Thoracic Oncology, Institute of Molecular Medicine, Trinity Centre for Health Sciences St. James's Hospital & Trinity College Dublin, Dublin, Ireland.
PLoS One. 2013;8(1):e54193. doi: 10.1371/journal.pone.0054193. Epub 2013 Jan 17.
Inherent and acquired cisplatin resistance reduces the effectiveness of this agent in the management of non-small cell lung cancer (NSCLC). Understanding the molecular mechanisms underlying this process may result in the development of novel agents to enhance the sensitivity of cisplatin.
An isogenic model of cisplatin resistance was generated in a panel of NSCLC cell lines (A549, SKMES-1, MOR, H460). Over a period of twelve months, cisplatin resistant (CisR) cell lines were derived from original, age-matched parent cells (PT) and subsequently characterized. Proliferation (MTT) and clonogenic survival assays (crystal violet) were carried out between PT and CisR cells. Cellular response to cisplatin-induced apoptosis and cell cycle distribution were examined by FACS analysis. A panel of cancer stem cell and pluripotent markers was examined in addition to the EMT proteins, c-Met and β-catenin. Cisplatin-DNA adduct formation, DNA damage (γH2AX) and cellular platinum uptake (ICP-MS) was also assessed.
Characterisation studies demonstrated a decreased proliferative capacity of lung tumour cells in response to cisplatin, increased resistance to cisplatin-induced cell death, accumulation of resistant cells in the G0/G1 phase of the cell cycle and enhanced clonogenic survival ability. Moreover, resistant cells displayed a putative stem-like signature with increased expression of CD133+/CD44+cells and increased ALDH activity relative to their corresponding parental cells. The stem cell markers, Nanog, Oct-4 and SOX-2, were significantly upregulated as were the EMT markers, c-Met and β-catenin. While resistant sublines demonstrated decreased uptake of cisplatin in response to treatment, reduced cisplatin-GpG DNA adduct formation and significantly decreased γH2AX foci were observed compared to parental cell lines.
Our results identified cisplatin resistant subpopulations of NSCLC cells with a putative stem-like signature, providing a further understanding of the cellular events associated with the cisplatin resistance phenotype in lung cancer.
内在和获得性顺铂耐药性降低了该药物在非小细胞肺癌 (NSCLC) 治疗中的有效性。了解导致这种过程的分子机制可能会导致开发新型药物来提高顺铂的敏感性。
在一组 NSCLC 细胞系(A549、SKMES-1、MOR、H460)中生成顺铂耐药(CisR)细胞系的同源模型。

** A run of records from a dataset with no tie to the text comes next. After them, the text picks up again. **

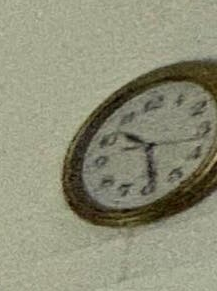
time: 10:29
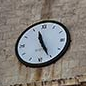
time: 11:25
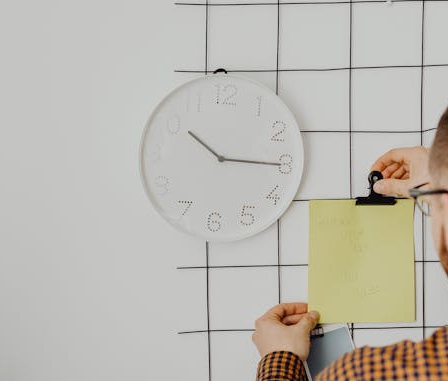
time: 10:15
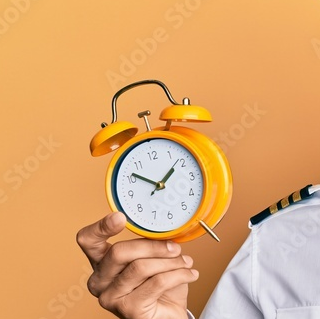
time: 1:51
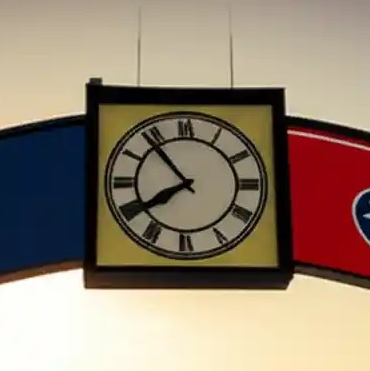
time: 7:53
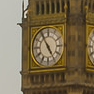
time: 4:54
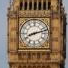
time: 8:12
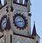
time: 2:42
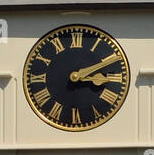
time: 3:10
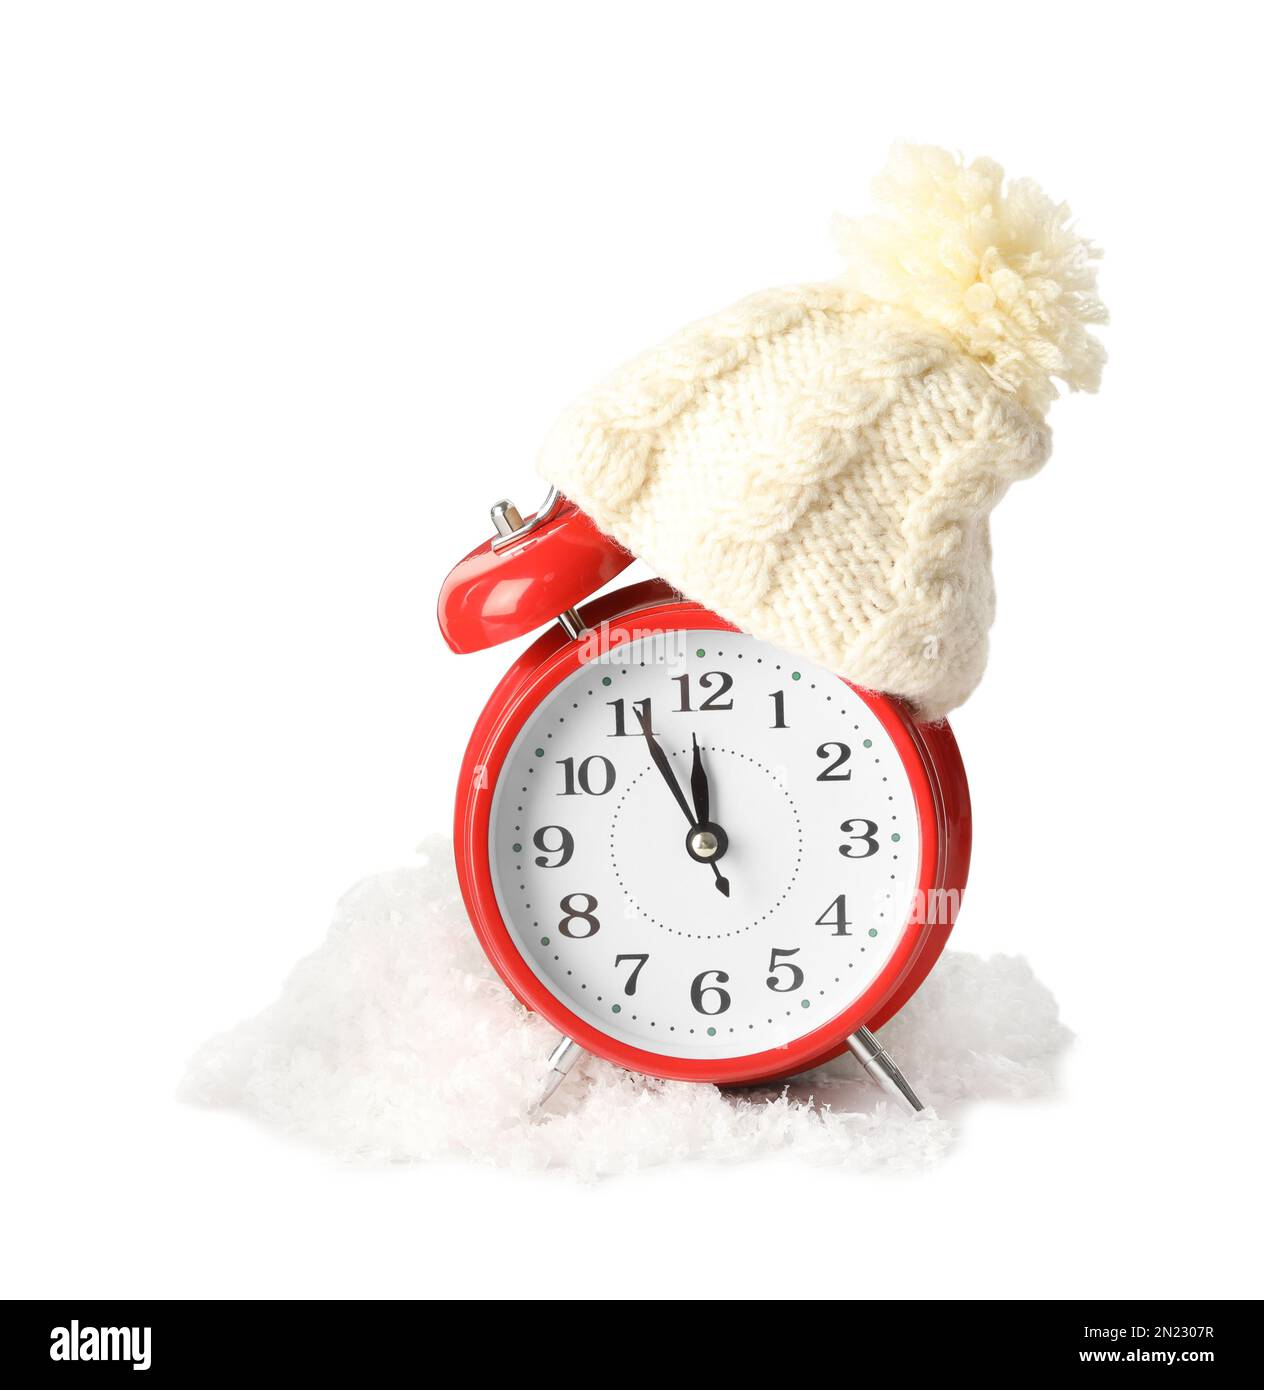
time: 11:55
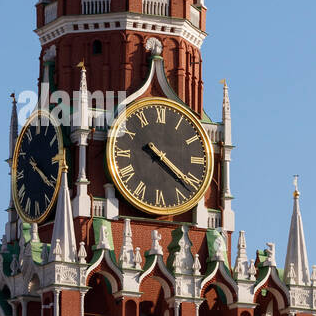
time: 4:21
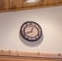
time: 12:41
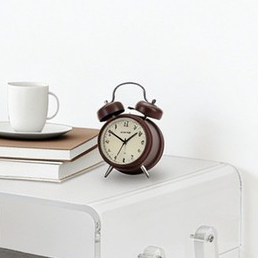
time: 1:50
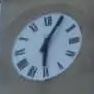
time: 6:05
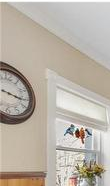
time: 3:16
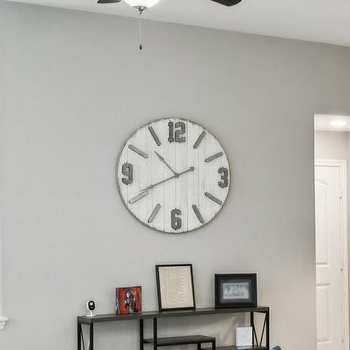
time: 10:40
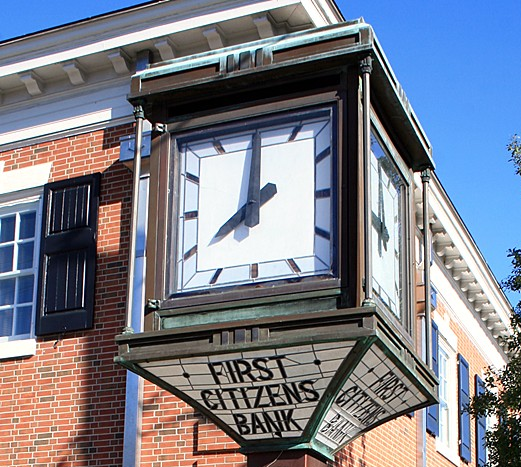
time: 8:00
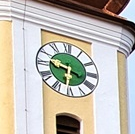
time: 9:31
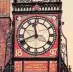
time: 11:41
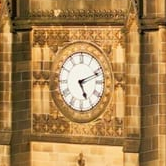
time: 5:11
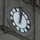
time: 12:02
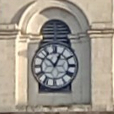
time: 12:52
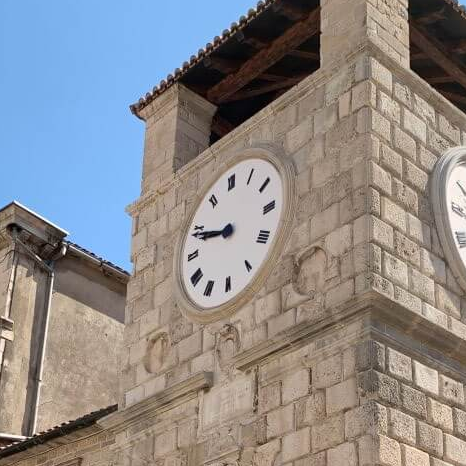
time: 9:48
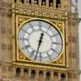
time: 12:32
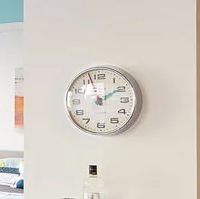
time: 1:56
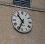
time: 10:34
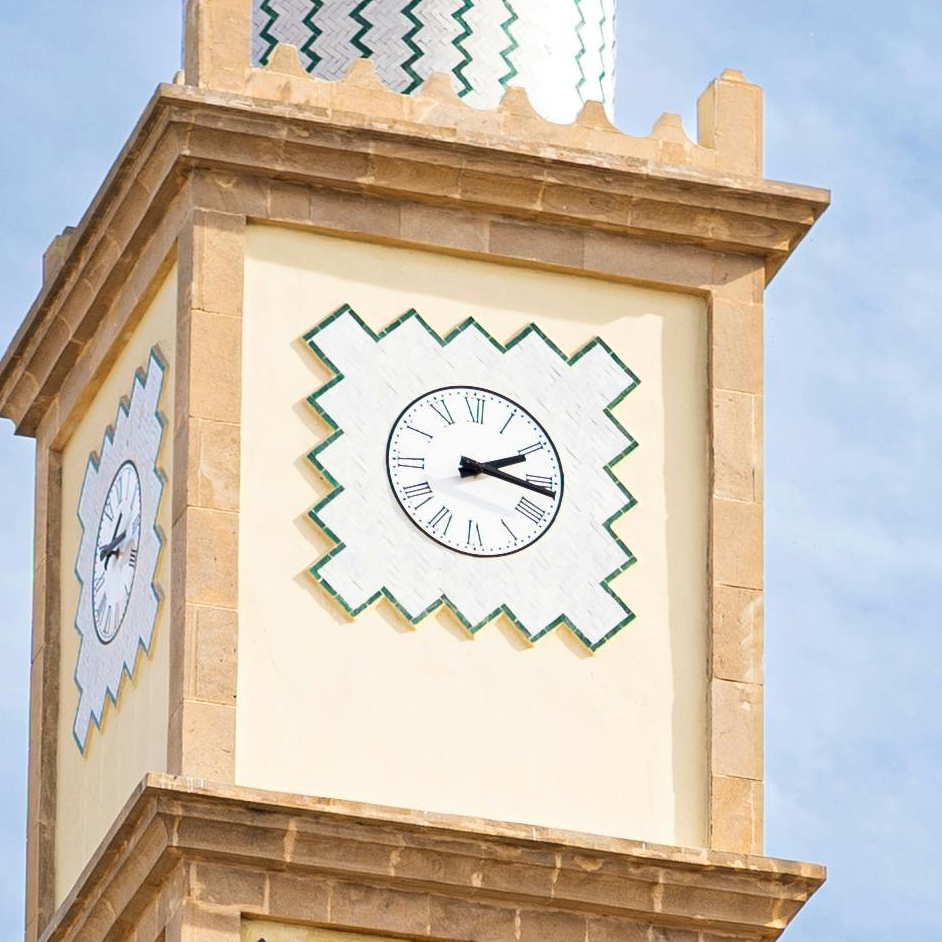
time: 2:17
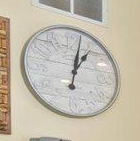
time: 1:02
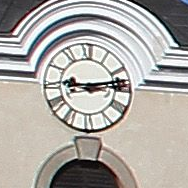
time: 9:13
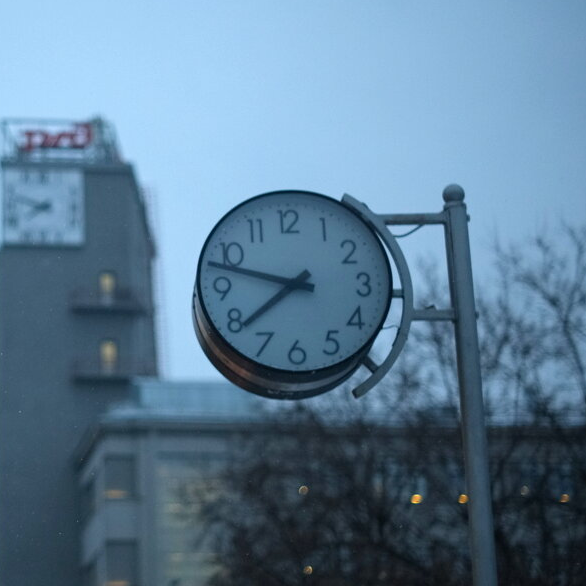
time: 7:47
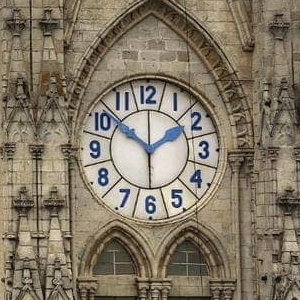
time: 1:51
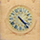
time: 4:22
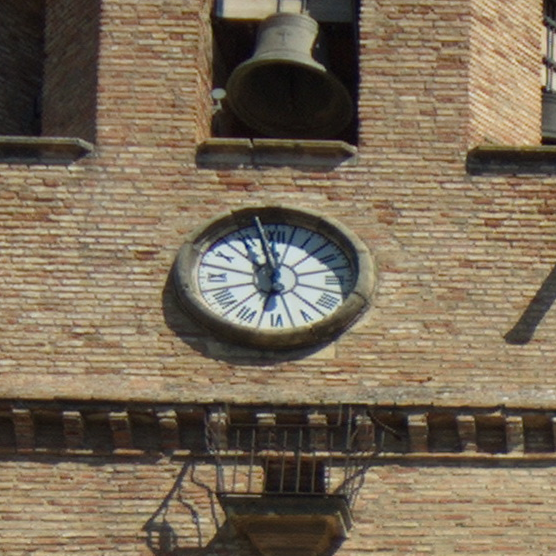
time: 10:58
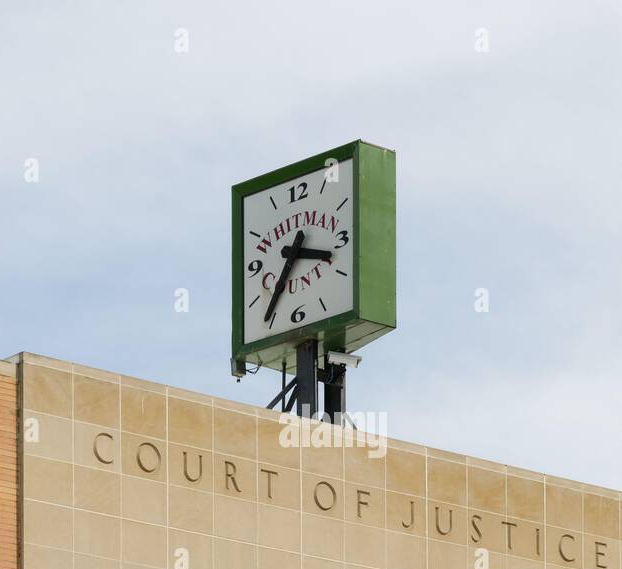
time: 3:35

在十二个月的时间里,从原始的、年龄匹配的亲本细胞 (PT) 中衍生出顺铂耐药 (CisR) 细胞系,并对其进行后续特征描述。在 PT 和 CisR 细胞之间进行增殖(MTT)和克隆存活(结晶紫)测定。通过 FACS 分析检查细胞对顺铂诱导的细胞凋亡和细胞周期分布的反应。除了 EMT 蛋白 c-Met 和 β-catenin 外,还检查了一组癌症干细胞和多能性标记物。还评估了顺铂-DNA 加合物形成、DNA 损伤(γH2AX)和细胞内铂摄取(ICP-MS)。
特征研究表明,肺癌肿瘤细胞对顺铂的增殖能力下降,对顺铂诱导的细胞死亡的抵抗力增加,耐药细胞在细胞周期的 G0/G1 期积累,克隆存活能力增强。此外,耐药细胞表现出一种假定的干细胞样特征,CD133+/CD44+细胞表达增加,相对于相应的亲本细胞,ALDH 活性增加。干细胞标记物 Nanog、Oct-4 和 SOX-2 以及 EMT 标记物 c-Met 和 β-catenin 显著上调。虽然耐药亚系在接受治疗时显示出顺铂摄取减少,但与亲本细胞系相比,观察到顺铂-GpG DNA 加合物形成减少和 γH2AX 焦点明显减少。
我们的研究结果鉴定了具有假定干细胞样特征的 NSCLC 细胞的顺铂耐药亚群,进一步了解了与肺癌中顺铂耐药表型相关的细胞事件。